When Artemis was launched Nov. 16 for its trip around the moon, it set off so many memories, good and bad.
After men landed on the moon, Grandma Dalman, ever the skeptic, declared it didn’t happen; it was just a hoax.
We laughed.
She said it was staged so the Russians would be fooled, thinking we got to the moon before they did. That fake moon-landing, she claimed, was filmed in some Hollywood studio.
We laughed even louder; she scowled at us.
Was grandma ahead of her time? Was she a pioneering promulgator of the lunatic conspiracy theories that sprout like cave mushrooms these days?

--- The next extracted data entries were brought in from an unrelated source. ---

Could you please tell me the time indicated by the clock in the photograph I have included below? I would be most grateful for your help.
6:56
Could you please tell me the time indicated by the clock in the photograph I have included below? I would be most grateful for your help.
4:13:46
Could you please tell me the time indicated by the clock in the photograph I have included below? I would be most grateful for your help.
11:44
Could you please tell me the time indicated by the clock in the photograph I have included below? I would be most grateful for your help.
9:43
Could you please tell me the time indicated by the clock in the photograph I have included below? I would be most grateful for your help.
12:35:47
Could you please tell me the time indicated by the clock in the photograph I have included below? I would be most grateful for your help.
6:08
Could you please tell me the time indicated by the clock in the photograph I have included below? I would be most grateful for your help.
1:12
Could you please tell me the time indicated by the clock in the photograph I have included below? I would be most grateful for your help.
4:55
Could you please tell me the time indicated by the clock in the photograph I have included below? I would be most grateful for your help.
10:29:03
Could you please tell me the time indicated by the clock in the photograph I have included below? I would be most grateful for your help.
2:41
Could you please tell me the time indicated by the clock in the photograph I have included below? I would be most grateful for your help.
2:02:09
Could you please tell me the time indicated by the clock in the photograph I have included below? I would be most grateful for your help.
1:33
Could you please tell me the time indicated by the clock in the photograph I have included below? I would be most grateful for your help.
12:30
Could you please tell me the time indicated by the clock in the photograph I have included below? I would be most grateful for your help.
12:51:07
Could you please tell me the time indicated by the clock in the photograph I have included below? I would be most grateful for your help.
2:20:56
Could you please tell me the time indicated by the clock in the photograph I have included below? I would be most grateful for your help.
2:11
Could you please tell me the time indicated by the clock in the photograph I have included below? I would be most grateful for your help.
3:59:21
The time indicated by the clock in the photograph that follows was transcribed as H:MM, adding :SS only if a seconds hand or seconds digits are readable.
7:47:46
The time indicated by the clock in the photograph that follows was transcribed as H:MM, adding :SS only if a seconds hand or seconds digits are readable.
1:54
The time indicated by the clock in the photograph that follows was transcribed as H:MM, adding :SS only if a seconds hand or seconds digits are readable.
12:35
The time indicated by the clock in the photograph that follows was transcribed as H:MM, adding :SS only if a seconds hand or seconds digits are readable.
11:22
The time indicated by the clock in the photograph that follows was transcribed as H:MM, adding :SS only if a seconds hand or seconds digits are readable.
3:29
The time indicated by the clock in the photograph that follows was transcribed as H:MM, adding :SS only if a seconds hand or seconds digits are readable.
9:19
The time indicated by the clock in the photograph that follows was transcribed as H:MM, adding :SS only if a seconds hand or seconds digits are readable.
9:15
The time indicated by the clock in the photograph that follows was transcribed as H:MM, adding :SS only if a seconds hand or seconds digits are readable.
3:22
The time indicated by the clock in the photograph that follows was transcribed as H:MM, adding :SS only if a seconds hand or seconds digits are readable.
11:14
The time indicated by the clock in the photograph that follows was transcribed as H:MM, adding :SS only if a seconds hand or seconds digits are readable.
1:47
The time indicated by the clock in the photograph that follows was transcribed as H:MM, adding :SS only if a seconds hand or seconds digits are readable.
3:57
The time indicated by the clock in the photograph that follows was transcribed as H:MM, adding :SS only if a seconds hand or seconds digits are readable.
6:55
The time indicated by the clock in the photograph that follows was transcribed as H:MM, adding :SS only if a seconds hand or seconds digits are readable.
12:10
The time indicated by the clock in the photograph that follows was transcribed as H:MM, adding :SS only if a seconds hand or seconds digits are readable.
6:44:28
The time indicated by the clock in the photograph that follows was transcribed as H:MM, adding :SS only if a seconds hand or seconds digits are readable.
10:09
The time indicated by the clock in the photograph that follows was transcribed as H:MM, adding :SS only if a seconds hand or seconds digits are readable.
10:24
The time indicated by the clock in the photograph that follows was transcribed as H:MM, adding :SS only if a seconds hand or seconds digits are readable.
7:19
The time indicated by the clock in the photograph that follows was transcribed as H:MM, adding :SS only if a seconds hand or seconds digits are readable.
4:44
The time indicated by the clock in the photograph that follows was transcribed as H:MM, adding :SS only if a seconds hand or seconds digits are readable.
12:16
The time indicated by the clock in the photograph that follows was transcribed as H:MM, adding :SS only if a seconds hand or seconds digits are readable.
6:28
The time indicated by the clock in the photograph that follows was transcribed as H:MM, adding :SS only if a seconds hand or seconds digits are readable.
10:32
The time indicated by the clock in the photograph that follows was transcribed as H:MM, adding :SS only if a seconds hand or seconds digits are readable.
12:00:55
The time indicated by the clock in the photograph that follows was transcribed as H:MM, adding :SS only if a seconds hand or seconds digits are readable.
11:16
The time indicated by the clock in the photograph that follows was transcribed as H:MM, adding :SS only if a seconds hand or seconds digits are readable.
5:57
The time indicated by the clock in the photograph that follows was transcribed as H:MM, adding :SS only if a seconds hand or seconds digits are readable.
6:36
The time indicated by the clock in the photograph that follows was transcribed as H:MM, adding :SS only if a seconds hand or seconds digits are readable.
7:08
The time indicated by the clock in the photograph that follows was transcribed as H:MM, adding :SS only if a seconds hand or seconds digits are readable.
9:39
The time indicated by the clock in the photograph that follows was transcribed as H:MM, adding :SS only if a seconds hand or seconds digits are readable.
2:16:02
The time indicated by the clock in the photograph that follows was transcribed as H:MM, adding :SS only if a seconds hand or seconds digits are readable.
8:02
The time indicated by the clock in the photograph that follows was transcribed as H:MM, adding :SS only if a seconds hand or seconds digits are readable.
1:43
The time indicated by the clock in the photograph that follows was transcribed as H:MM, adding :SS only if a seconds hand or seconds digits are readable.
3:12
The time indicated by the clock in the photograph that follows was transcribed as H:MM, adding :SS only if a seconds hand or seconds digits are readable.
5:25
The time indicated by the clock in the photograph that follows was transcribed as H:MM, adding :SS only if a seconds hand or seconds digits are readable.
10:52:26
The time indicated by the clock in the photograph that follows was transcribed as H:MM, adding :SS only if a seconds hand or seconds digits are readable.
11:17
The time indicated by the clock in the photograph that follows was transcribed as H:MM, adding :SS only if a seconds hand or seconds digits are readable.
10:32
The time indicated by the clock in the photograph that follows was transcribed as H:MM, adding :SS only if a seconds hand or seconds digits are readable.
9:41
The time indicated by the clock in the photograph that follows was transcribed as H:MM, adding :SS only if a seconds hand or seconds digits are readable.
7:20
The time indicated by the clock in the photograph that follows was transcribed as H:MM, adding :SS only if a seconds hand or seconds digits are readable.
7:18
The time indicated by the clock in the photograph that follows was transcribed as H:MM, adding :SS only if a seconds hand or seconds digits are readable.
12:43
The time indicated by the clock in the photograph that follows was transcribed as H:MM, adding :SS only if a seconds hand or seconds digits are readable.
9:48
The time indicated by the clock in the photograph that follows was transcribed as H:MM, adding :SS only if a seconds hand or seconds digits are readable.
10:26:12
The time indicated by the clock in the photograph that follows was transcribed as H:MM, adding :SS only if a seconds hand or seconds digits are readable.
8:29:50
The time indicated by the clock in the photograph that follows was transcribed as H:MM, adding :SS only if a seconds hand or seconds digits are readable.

In 1963, I spent the summer in north Alabama with my oldest brother, Jimmy, his wife and baby. Jimmy was in the U.S. Army, serving at Redstone Arsenal base, which is the army’s center for missile and rocket programs.
One day, Jimmy and I visited an outdoor site where the first stage of a giant Saturn rocket was on display. Jimmy said that rocket, or a variation of it, might put men on the moon someday, as President John F. Kennedy had promised. The idea intrigued me, but like grandma I was skeptical. How could they possibly do that? But they sure enough did, and a Saturn V rocket made it possible (unless, of course, the “landing” took place in a Hollywood studio).
A few months after my Alabama summer, President Kennedy was assassinated. His promise of a moon landing persisted.
On the night of July 20, 1969, my family members and I were “glued” to our outdated clunky Motorola TV, big as a small cottage, with rabbit ears on top and fuzzy reception, like near-zero visibility in a blizzard. We could hear the voice of Walter Cronkite as he described the moon-landing module dubbed “The Eagle” descending closer, slowly, slowly to the lunar surface.
Holding our breaths, we heard Cronkite say in that authoritative voice of his: “The Eagle has landed!”
We cheered, then peered into the TV-screen snowstorm, hoping to see something, anything. Lo and behold, we saw a ghostly-white human climbing down a small ladder to stand on the moon. Then we heard the voice of that astronaut, Neil Armstrong: “That’s one small step for man, one giant leap for mankind.”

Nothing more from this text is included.